Reading text
The second time I was with some family members visiting from England in the 1980s. My brother and I were showing them the landmarks from the balcony, showing off the city as so many locals have done.

When Bishop Victoria Matthews made the announcement she mentioned the

“high level of community interest and sense of ownership” in the cathedral as an iconic building and a place of worship for many.

Sense of ownership’? I’m sorry Bishop Victoria Matthews but that was not a ‘sense’ of ownership – it was ownership, in a far more fundamental ‘sense’ than legal title.

And that is what your Church had always encouraged us to believe and it is one important reason why the Anglican Church retained an influence and prominence in this city far beyond the size of its diminishing congregations. It was also the reason it received constant support and, I suspect, funding from our city.

As a brochure (that can be downloaded from here) puts it:

It is a church for the city, open to all, and its programmes are supported by people of many different beliefs.

For those of us who climbed those stairs to stand looking out over our city or to show, proudly, those things that were ‘ours’ to our guests, the Cathedral was not just some private building (like a showy ‘Sky Tower’ or the reception foyer of a classy Hotel) that we thought we could get away with sneaking into.

No, for us the Cathedral was more like the Town Hall, the Provincial Chambers or the Arts Centre – it was a public building in the full sense of the term. It was ‘ours’.

But this decision has shown us, quite plainly, that we were wrong. It was not ours and, more significantly, the very Church that encouraged us to embrace it as ours was there to remind us, in the end, that it most definitely wasn’t.

With that decision, we – the rank and file people of Christchurch – have been turned from a ‘community’ for whom this Cathedral existed into an emotional, skittery herd in need of careful rhetorical massaging as we get let down gently into the ‘realities’ of the situation.

Written tasks
A. Please set down the passage of the cathedral text that opens with the words containing "It is a church" and closes with "It was ‘ours’.", keeping every word as it appears.
B. Write the next part of the Christchurch Cathedral text, picking up after its final sentence.
The material that comes next has no connection to the cathedral text.

Record extracts
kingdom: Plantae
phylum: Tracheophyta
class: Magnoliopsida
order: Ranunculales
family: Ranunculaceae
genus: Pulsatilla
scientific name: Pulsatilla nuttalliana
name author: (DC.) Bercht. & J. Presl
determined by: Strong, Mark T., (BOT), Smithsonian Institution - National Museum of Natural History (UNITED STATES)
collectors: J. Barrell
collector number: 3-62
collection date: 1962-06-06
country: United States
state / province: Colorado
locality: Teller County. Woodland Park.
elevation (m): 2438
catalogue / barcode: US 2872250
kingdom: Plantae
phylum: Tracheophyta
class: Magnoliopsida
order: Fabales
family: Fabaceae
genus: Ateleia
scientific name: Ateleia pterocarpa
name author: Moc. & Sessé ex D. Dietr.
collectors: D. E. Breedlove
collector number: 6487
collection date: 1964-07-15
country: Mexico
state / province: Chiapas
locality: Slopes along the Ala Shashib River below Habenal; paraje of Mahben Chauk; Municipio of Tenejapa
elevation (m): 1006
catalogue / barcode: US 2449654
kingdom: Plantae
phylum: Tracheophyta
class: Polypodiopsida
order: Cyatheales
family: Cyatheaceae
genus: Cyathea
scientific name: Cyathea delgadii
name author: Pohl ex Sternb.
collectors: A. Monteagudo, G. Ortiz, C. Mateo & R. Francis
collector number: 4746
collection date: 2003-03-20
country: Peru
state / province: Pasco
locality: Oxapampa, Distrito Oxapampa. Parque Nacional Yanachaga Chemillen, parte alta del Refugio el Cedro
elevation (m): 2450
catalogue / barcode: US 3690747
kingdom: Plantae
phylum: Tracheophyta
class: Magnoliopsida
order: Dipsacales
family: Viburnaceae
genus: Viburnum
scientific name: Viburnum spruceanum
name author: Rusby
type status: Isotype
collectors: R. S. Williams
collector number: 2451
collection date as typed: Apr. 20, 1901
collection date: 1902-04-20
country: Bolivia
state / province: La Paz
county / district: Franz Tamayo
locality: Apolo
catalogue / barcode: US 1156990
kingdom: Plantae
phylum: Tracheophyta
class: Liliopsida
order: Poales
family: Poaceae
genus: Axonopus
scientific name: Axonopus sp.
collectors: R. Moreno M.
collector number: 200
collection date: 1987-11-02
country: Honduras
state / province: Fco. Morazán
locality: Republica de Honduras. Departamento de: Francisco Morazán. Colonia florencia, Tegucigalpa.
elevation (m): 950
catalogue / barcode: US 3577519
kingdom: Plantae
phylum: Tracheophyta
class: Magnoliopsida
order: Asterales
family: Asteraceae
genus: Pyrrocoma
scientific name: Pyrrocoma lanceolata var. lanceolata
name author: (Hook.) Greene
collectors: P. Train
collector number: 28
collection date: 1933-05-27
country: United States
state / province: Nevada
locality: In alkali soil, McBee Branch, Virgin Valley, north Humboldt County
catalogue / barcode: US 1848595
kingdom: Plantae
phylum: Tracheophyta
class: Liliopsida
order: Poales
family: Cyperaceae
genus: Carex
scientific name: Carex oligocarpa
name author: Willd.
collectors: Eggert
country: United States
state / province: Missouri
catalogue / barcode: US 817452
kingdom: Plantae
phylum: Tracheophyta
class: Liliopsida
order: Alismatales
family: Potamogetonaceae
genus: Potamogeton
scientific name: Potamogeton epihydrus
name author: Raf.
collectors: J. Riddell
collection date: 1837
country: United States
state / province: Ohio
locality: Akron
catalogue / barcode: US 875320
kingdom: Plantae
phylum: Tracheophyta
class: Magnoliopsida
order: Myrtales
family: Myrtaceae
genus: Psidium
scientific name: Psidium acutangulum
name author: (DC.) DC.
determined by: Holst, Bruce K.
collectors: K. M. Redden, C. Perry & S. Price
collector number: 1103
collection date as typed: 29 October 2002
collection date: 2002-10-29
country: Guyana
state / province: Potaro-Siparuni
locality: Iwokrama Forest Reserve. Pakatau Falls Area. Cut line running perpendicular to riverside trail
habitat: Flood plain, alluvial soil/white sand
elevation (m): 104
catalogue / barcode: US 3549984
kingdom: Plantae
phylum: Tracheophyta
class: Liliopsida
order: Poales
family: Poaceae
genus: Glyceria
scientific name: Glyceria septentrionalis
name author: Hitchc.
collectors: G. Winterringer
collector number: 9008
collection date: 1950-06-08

Answers for this exercise
A.
It is a church for the city, open to all, and its programmes are supported by people of many different beliefs.

For those of us who climbed those stairs to stand looking out over our city or to show, proudly, those things that were ‘ours’ to our guests, the Cathedral was not just some private building (like a showy ‘Sky Tower’ or the reception foyer of a classy Hotel) that we thought we could get away with sneaking into.

No, for us the Cathedral was more like the Town Hall, the Provincial Chambers or the Arts Centre – it was a public building in the full sense of the term. It was ‘ours’.

B.
While ordinary people are often encouraged to think of themselves as part of a community (e.g., Christchurch or New Zealand) and to participate in the sentiment and emotion of that connection the reality is clearly that, when there are decisions to be made, the door will be closed to us.

As a result, the power to make decisions about the very things (e.g., the city’s Cathedral) which we were told symbolised the reality of our ‘community’ is denied us. It is telling that the Mayor, Bob Parker, made the suggestion to the Bishop that the Cathedral could move into public ownership in order for it to be restored. The offer was rejected.

Apparently, there was too much of an “emotional link” for the Church to what must be – even now – a valuable piece of inner city real estate. Bishop Matthews went on

“That is not a possibility for the church. The cathedral needs to sit on Anglican land because of the whole notion of consecration. That is not the way we want to proceed,” she said.

I hadn’t realised that a private property title was required for a church to be consecrated – quite a curious legal stipulation for a spiritual matter – but presumably she knows better than me what God requires. Further,

“This site is very important to Christchurch and the Anglican church. That has been a place of prayer for all those years. One-hundred-and-thirty years for that building.

Prayer has soaked into the walls and earth. You can’t walk away from that.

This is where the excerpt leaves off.